====== 抜粋 ======

2017年05月12日
米国実態指標「小売売上高」・物価指標「CPI」発表前後のUSDJPY反応分析(2017年5月12日21:30発表結果検証済)
以下、「T.調査・分析」を事前投稿し、「U.結果・検証」を事後投稿しています。ブログの日付は事前投稿日となっています。指標発表後に事後投稿し、その日時は「U.結果・検証」のタイトル行付近に記載しています。
2017年5月12日21:30に米国実態指標「小売売上高(前月比・除自動車時前月比)」・物価指標「CPI(前月比・前年比)」「コアCPI(前月比・前年比)」が発表されます。今回発表はいずれも2017年4月分の集計結果です。
本指標の要点を下表に整理しておきます。
上表において、過去の平均的な反応程度と反応分布は、小売売上高での値を用いています。
次に、本指標発表前後にポジションを持つときのポイントを整理しておきます。

====== 提供データ ======

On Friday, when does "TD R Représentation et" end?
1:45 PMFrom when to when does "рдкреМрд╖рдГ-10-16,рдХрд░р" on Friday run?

======

_課題_.
上にある米国小売売上高・CPI発表前後のUSDJPY反応についての抜粋を、最後の文の後から書き継いでください。

_解答_.
公開情報や既出情報に基づく調査を行い、過去の指標と反応の関係を比較分析しています。方向に関する的中率に比べ、程度に関する的中率は残念ながら低いというのが実情です。
米国個人消費はGDPの約70%を占めています。米国は世界一の消費大国であり、その米国の景気の良否を把握する上で小売売上高やCPIは重要視されています。
小売売上高は、米国商務省経済分析局(BEA)が、小売・サービス業等約5,000社の月間の売上高を集計して毎月第2週に前月分を発表します。
耐久財と非耐久財とに大別され、特に自動車販売・同部品の比重が大きいという特徴があります。そのため、個人消費の動向を確認する上で自動車販売を除いた指標値も同時発表されます。項目別では、自動車や電気製品、建設資材、ガソリンスタンド、総合小売店などの前月比と実額を発表します。
結果は、米国商務省経済分析局(BEA)によるGDP概算の資料や、米労働省労働統計局による生産者物価指数(PPI)のデータにも利用されています。
反応との関係は、除自動車前月比>前月比、です。
CPI(消費者物価指数)は、消費者が購入するモノやサービスなどの価格を指数化した指標です。対象は、全米87都市に住む一般消費者世帯(全人口の80%)が購入する「商品」と「サービス」となっています。コアCPIというのは、価格変動の大きいエネルギーと食品を除いた指数です。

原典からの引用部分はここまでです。